All that was required was a visit to the website and install the Gaikai Java applet which is similar to most other plug-ins to play video or music such as Flash or Quicktime. There is no need for special hardware such as excess RAM, dedicated graphics card or a powerful CPU. Instead the Gaikai technology uses your PC as a thin client to stream the display data whilst the actual game is hosted and played on the Gaikai servers.
This is similar to the Onlive solution however this will require you to purchase a special box and controller to access it unlike Gaikai which will support your mouse and keyboard as standard. I am sure in time there will be controllers that will be made compatible with this system. The closest example I can think of is Facebook which currently offers only the most basic arcade/console games and takes up minimum hardware power.
At the moment the Gaikai platform headed by (Dave Perry) is marketed as an advertising platform for accessing game demos but this has been downplayed somewhat. The potential for this technology in the coming years, due to the trend in an ever increasing oversaturated OS market, seems to make sense.

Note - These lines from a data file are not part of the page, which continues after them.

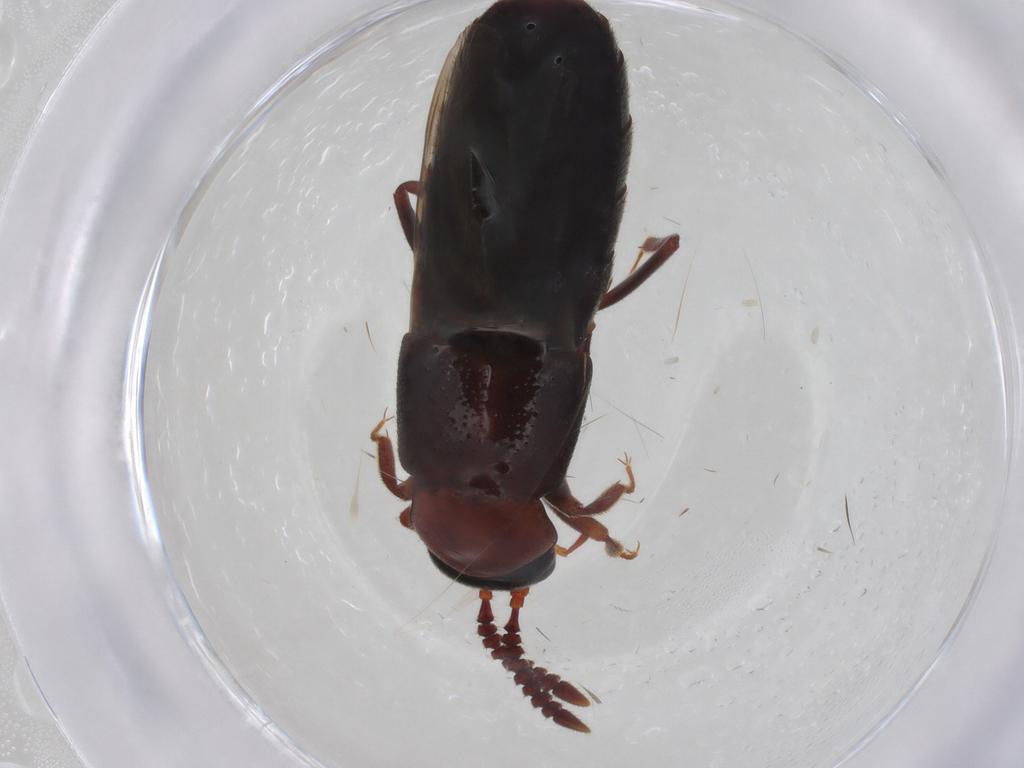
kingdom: Animalia
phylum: Arthropoda
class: Insecta
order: Coleoptera
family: Staphylinidae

As the internet browser is common place and a powerful application among all devices; it doesn’t take a rocket scientist to figure out this is where we are heading for PC and mobile gaming in the future this is why HTC have invested heavily in OnLive. Similar to streaming media platforms such as Netflix, Napster, Spotify and Qriocity all games will be available in a large library ready for the gamer to play.
The only question remains is how to generate sufficient revenue and profits from such a platform? Personally, I think games 3-5 years old should be available as part of your monthly subscription with each publisher getting a share based on how much their games are played and you pay extra for any new release games.
I don’t think it will put out Nintendo, Sony or Microsoft anytime soon (let’s face it they are great at what they do and have a very successful business model) but Gaikai will be a great platform to provide accessible gaming and help grow the gaming community further whether it is farmed out on a publisher by publisher basis or becomes a competitor to Steam.